Another wave of newcomers swept her onward, still hortatory and gesticulatory.

She was never spoken of again by the bridal pair until the marriage day was a fortnight old.

They were pacing the wooden esplanade in front of the Hygeia Hotel at Old Point Comfort, basking in the December sunshine. The sea air had set roses in Agnes’ cheeks; her lips were full and red, her eye sparkled with soft content, and her step was elastic. Barton, surveying these changes with the undisguised satisfaction of a man who has secured legally the right to exhibit his prize, took his cigar from his mouth to say carelessly:

“By the way, I have never asked the name of the painted-and-powdered party who gave a parlor lecture upon Jesuits and harems the night we were married.”

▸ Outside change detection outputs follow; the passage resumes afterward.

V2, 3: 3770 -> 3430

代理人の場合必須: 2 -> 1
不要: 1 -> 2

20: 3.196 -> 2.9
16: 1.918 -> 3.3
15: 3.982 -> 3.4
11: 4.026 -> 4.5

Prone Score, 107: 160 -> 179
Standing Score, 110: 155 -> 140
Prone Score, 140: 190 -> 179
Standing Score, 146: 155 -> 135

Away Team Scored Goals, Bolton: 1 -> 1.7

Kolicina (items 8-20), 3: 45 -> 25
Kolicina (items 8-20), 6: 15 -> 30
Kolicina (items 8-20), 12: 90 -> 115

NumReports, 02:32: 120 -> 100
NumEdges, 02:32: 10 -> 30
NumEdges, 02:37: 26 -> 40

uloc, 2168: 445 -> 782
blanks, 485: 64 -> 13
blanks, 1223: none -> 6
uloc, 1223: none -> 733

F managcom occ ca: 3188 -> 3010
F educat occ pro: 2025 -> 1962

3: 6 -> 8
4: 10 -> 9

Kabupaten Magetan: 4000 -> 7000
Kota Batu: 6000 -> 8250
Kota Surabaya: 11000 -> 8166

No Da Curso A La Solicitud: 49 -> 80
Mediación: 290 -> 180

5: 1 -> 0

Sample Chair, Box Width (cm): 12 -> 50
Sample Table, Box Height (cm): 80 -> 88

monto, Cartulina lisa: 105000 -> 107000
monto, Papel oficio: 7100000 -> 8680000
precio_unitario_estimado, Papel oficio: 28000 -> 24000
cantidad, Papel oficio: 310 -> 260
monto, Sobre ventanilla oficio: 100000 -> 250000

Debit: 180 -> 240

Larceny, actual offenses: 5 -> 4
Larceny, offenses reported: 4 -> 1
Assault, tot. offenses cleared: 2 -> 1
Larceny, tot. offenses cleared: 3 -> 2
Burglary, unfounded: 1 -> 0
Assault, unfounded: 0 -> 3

“It was Miss Marvel,” said Agnes, laughing. “She is an eccentric woman, and as I need not tell you, indiscreet and flippant in talk, letting her theories and spirits run away with her judgment. But she accomplishes a great deal of good in her way and has many fine traits of character. It is a pity she does herself such injustice.”

“Humph! Does she belong to the sisterhood of letters?”

“In a way—yes. Her articles upon the Working Girls of New York, written for newspaper publication two years ago, attracted so much attention that they were collected into a volume last summer.”